**Task item**
Could you repeat exactly the lines from the one containing "ff erent lumped layers for the cubic" through the last line of the records, with no pictures?

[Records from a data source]
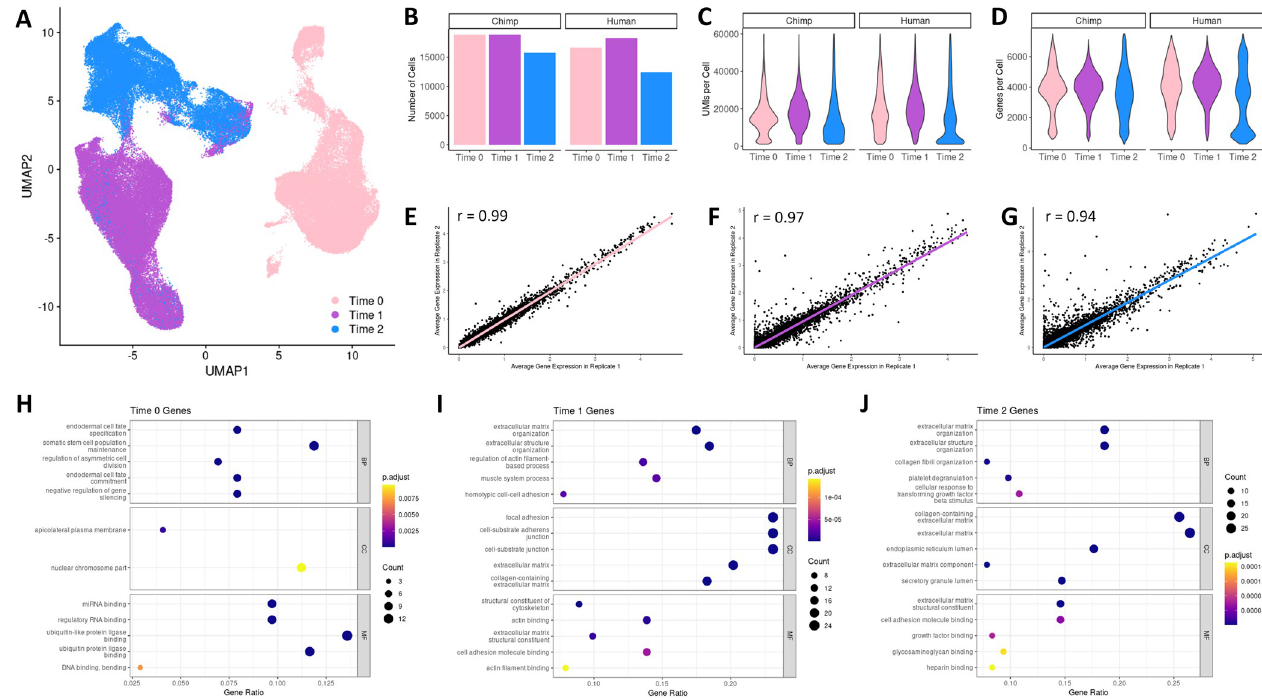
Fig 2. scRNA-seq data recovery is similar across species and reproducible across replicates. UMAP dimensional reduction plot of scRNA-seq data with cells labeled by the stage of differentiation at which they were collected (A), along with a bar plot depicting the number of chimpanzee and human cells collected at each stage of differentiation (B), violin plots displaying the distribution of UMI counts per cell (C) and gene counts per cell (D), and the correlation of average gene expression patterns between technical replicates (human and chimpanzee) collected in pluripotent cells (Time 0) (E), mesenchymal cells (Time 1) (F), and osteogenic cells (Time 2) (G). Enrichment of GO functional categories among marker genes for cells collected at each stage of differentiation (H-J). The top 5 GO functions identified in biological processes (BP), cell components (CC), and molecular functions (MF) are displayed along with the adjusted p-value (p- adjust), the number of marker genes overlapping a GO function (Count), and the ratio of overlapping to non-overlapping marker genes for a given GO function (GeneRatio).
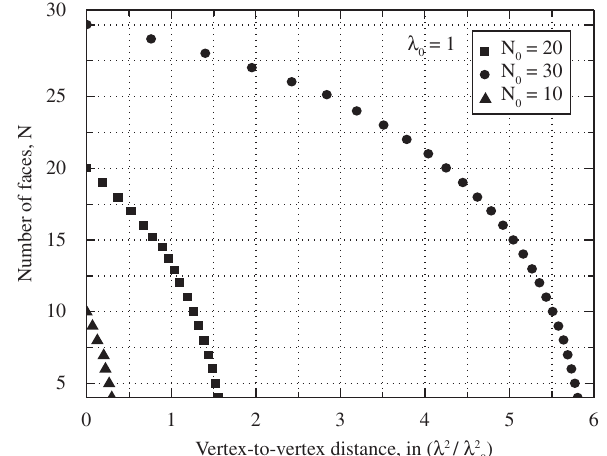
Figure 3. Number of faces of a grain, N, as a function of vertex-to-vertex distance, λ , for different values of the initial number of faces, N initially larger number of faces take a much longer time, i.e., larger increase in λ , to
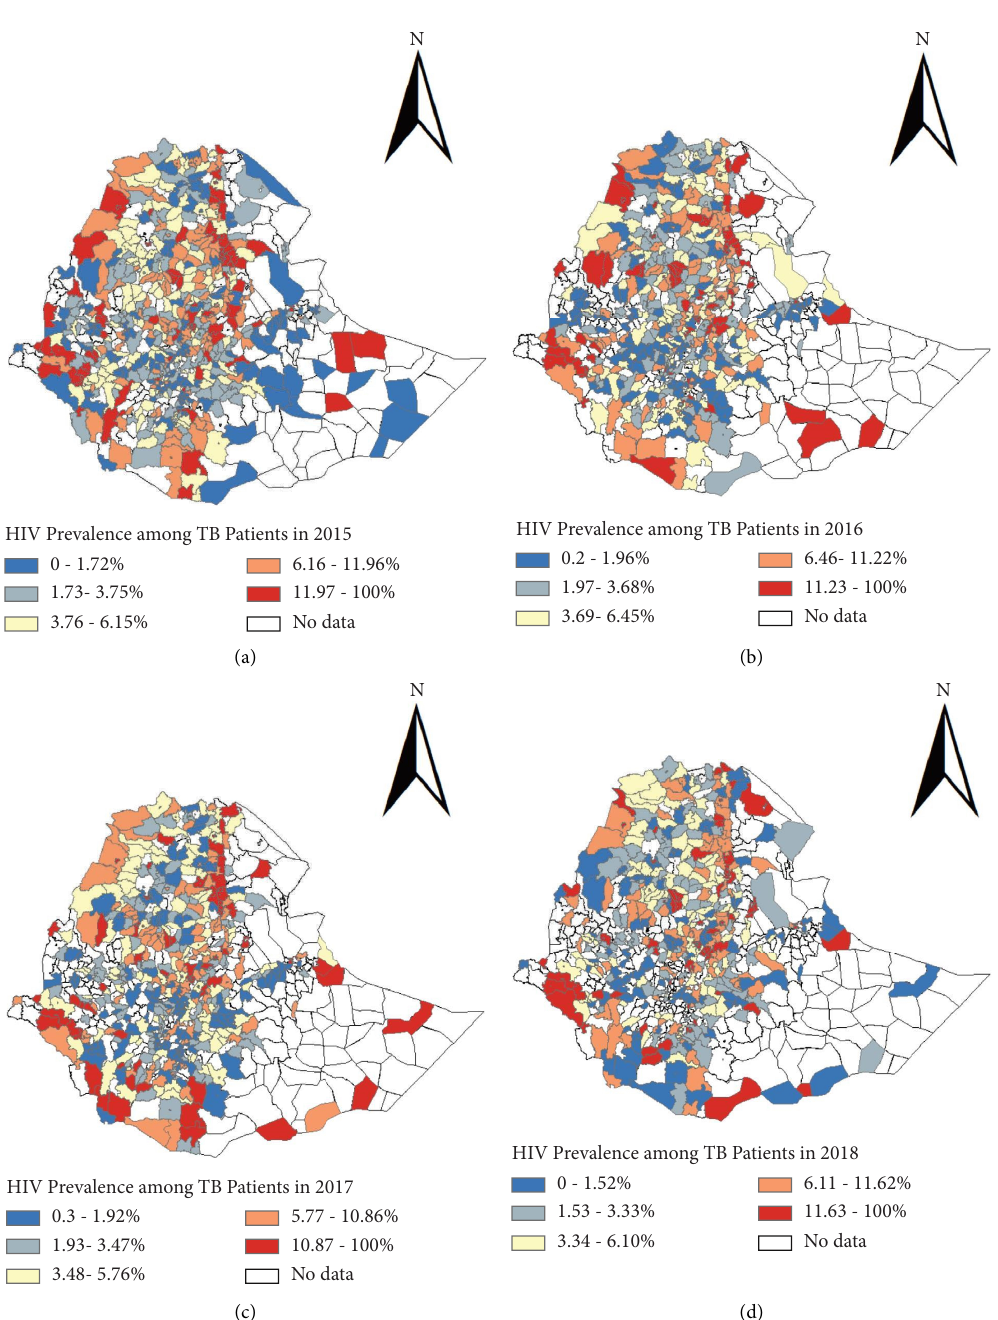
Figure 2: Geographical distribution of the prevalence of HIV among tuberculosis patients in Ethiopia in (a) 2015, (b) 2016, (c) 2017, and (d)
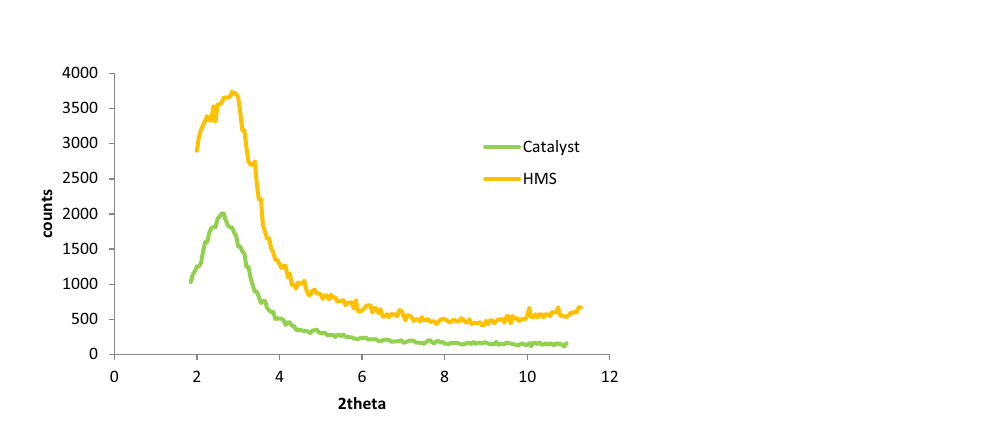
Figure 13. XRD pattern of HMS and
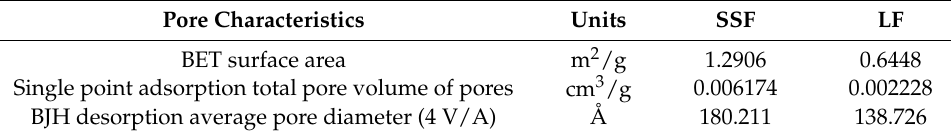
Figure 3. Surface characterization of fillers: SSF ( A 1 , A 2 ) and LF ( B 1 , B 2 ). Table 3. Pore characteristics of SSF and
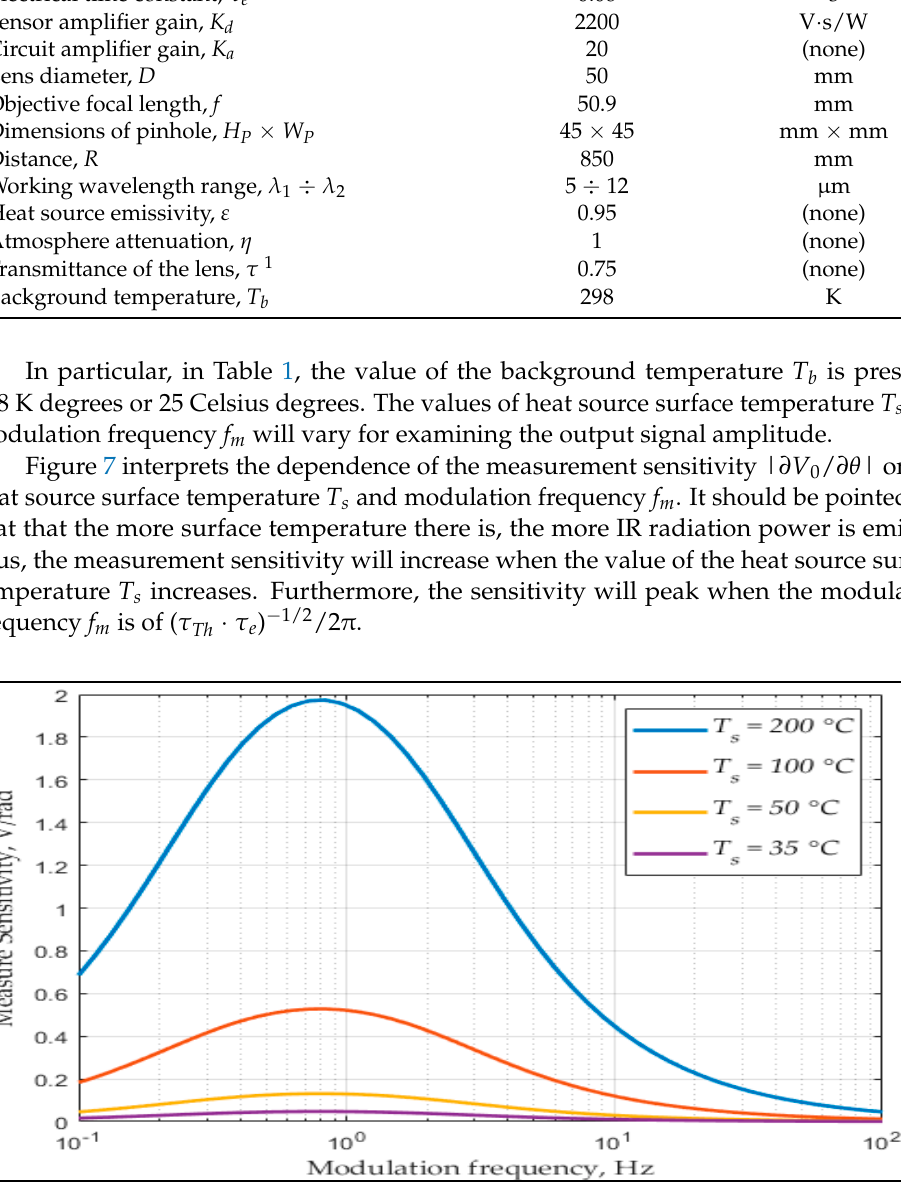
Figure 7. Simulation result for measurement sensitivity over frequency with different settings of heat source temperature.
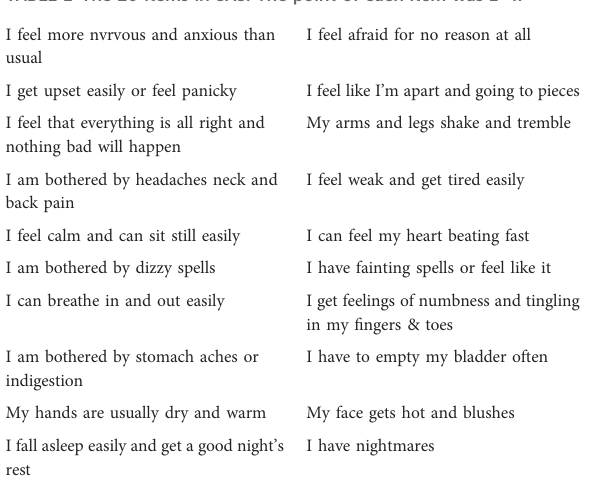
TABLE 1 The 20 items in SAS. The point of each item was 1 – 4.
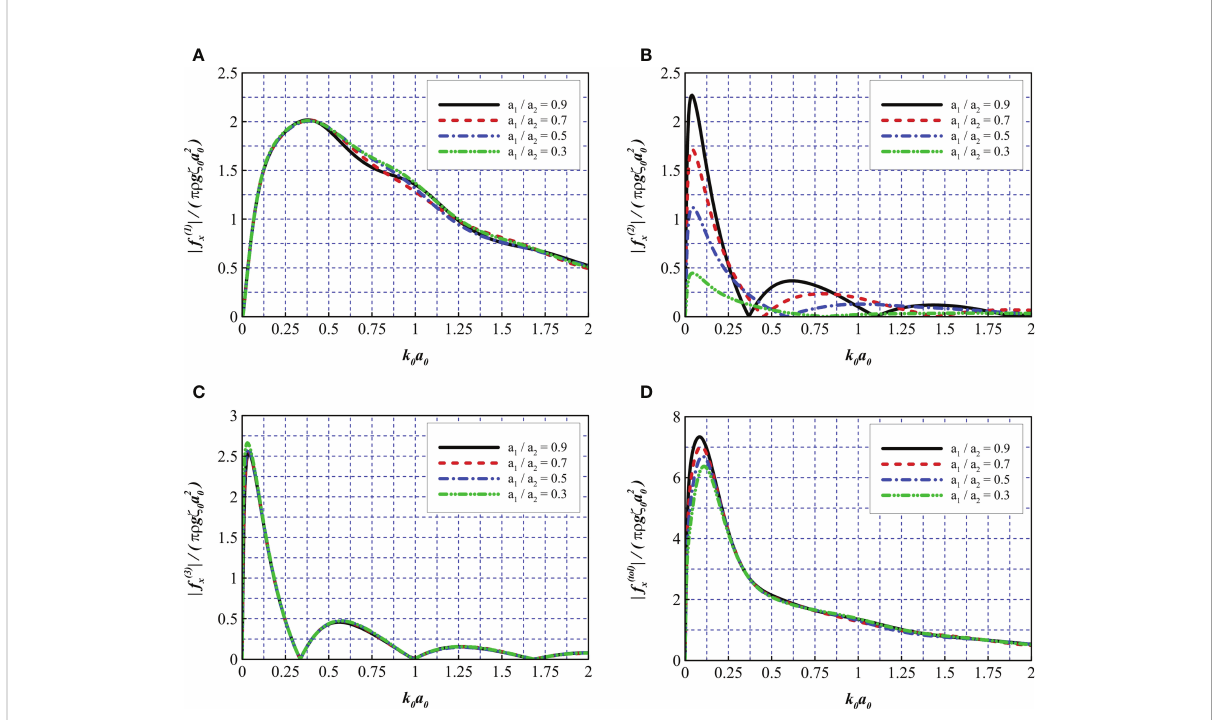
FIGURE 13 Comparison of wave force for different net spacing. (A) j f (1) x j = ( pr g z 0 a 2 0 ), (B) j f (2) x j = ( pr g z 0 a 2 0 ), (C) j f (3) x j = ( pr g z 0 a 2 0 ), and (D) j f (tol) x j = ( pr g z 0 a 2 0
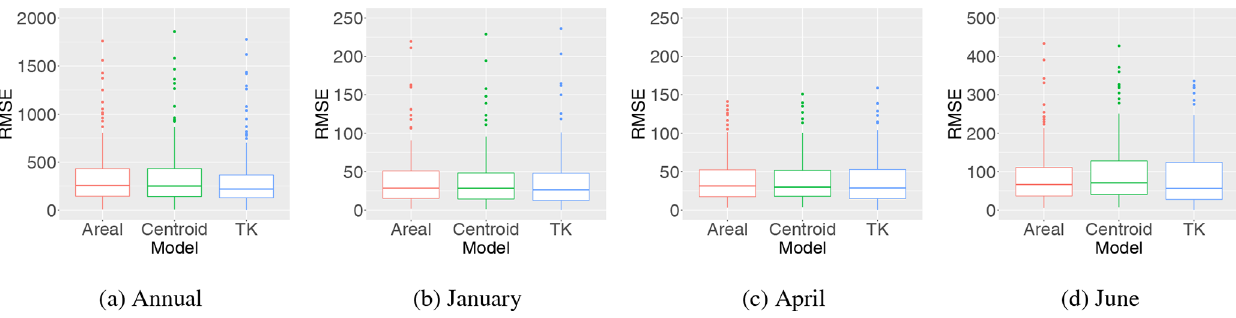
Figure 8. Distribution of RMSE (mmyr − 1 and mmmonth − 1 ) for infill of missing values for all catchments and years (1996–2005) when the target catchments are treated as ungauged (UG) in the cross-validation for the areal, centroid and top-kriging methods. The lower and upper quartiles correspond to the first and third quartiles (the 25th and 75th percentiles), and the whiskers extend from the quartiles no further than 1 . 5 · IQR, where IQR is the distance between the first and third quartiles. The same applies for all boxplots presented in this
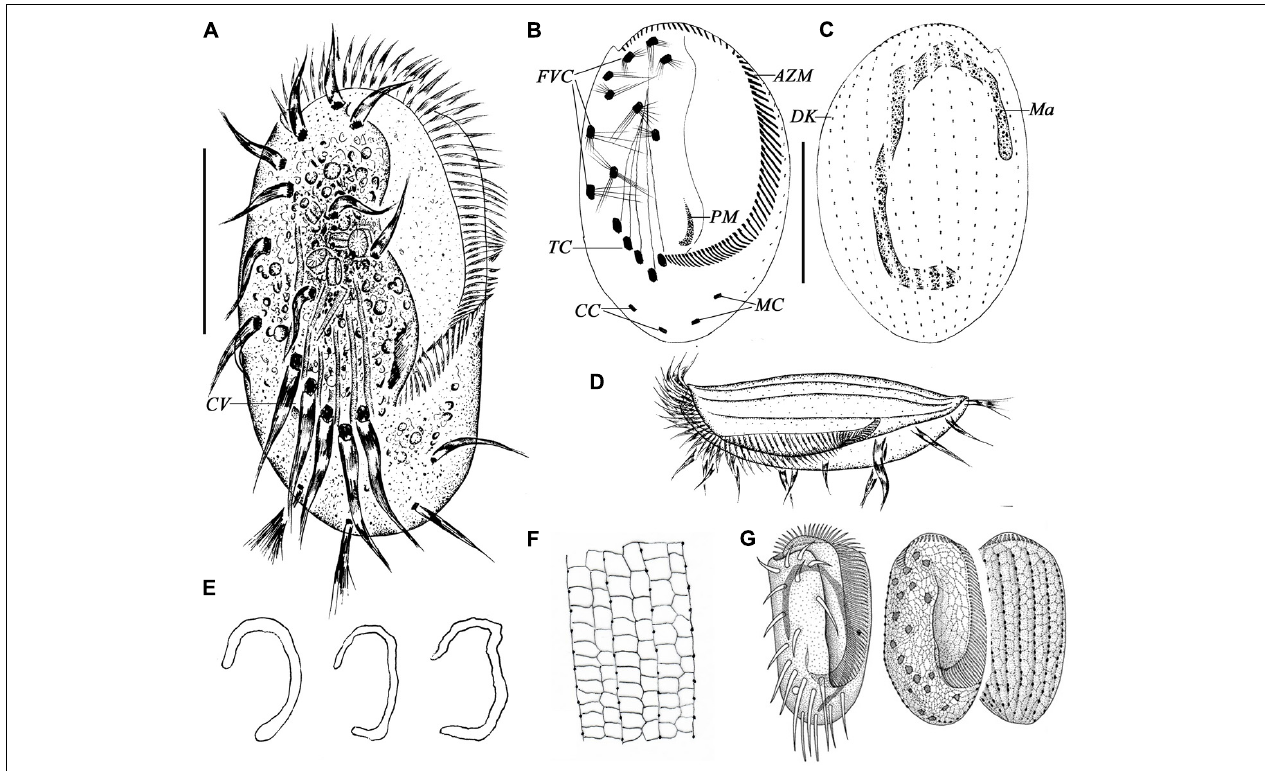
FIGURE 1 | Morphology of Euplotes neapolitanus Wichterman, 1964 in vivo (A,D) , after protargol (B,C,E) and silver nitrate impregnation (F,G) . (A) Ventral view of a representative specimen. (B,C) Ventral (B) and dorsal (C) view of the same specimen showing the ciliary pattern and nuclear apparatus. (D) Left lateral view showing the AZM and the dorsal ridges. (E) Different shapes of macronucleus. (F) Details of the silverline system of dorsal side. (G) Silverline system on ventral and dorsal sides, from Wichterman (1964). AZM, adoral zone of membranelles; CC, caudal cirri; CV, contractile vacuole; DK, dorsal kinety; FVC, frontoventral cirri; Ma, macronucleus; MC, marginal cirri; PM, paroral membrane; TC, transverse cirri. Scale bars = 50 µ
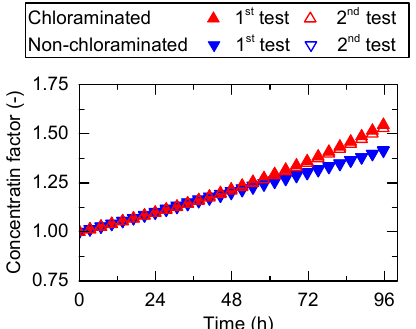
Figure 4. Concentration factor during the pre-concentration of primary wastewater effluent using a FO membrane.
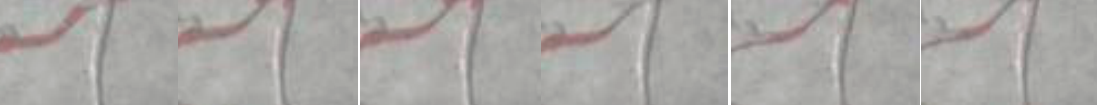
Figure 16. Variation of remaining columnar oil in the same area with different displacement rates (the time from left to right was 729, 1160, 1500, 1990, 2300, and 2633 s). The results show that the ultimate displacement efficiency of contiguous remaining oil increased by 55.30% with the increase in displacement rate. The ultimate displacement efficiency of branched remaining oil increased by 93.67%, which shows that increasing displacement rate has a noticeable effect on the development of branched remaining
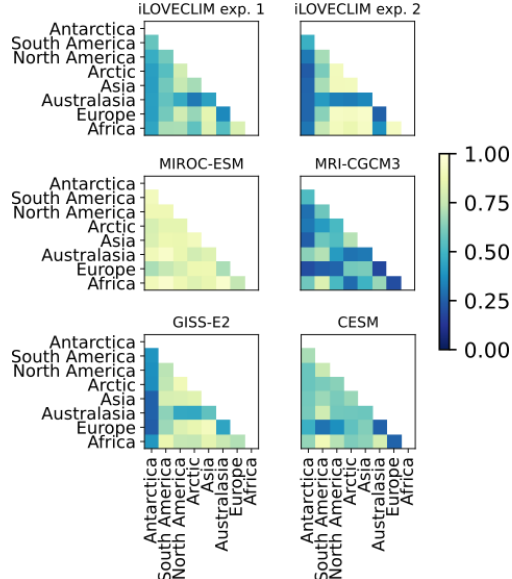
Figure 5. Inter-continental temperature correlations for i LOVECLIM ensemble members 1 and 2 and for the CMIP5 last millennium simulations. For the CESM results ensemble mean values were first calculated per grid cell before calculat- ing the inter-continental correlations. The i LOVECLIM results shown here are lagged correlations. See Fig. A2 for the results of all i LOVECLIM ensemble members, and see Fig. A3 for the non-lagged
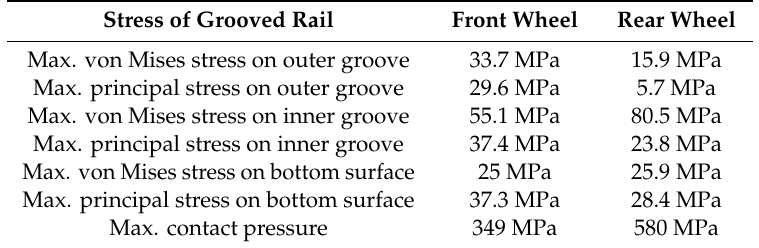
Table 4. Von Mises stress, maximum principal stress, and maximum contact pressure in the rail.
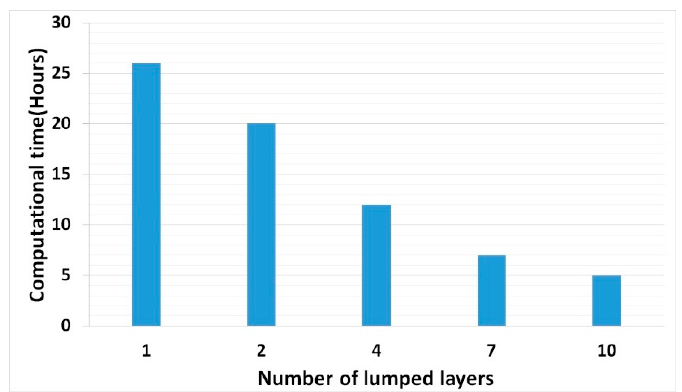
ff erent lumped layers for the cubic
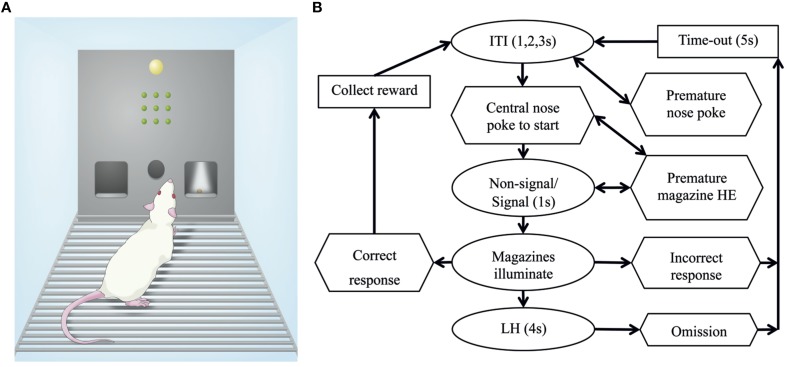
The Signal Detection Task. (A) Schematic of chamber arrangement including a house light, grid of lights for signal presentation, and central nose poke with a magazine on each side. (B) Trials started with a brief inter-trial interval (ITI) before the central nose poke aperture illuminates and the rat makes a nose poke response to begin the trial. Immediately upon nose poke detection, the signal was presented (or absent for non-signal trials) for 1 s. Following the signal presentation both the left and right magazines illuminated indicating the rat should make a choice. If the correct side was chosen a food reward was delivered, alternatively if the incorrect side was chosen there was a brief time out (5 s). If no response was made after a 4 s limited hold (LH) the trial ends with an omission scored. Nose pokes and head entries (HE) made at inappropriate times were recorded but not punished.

**Exercise output**
ff erent lumped layers for the cubic
The Signal Detection Task. (A) Schematic of chamber arrangement including a house light, grid of lights for signal presentation, and central nose poke with a magazine on each side. (B) Trials started with a brief inter-trial interval (ITI) before the central nose poke aperture illuminates and the rat makes a nose poke response to begin the trial. Immediately upon nose poke detection, the signal was presented (or absent for non-signal trials) for 1 s. Following the signal presentation both the left and right magazines illuminated indicating the rat should make a choice. If the correct side was chosen a food reward was delivered, alternatively if the incorrect side was chosen there was a brief time out (5 s). If no response was made after a 4 s limited hold (LH) the trial ends with an omission scored. Nose pokes and head entries (HE) made at inappropriate times were recorded but not punished.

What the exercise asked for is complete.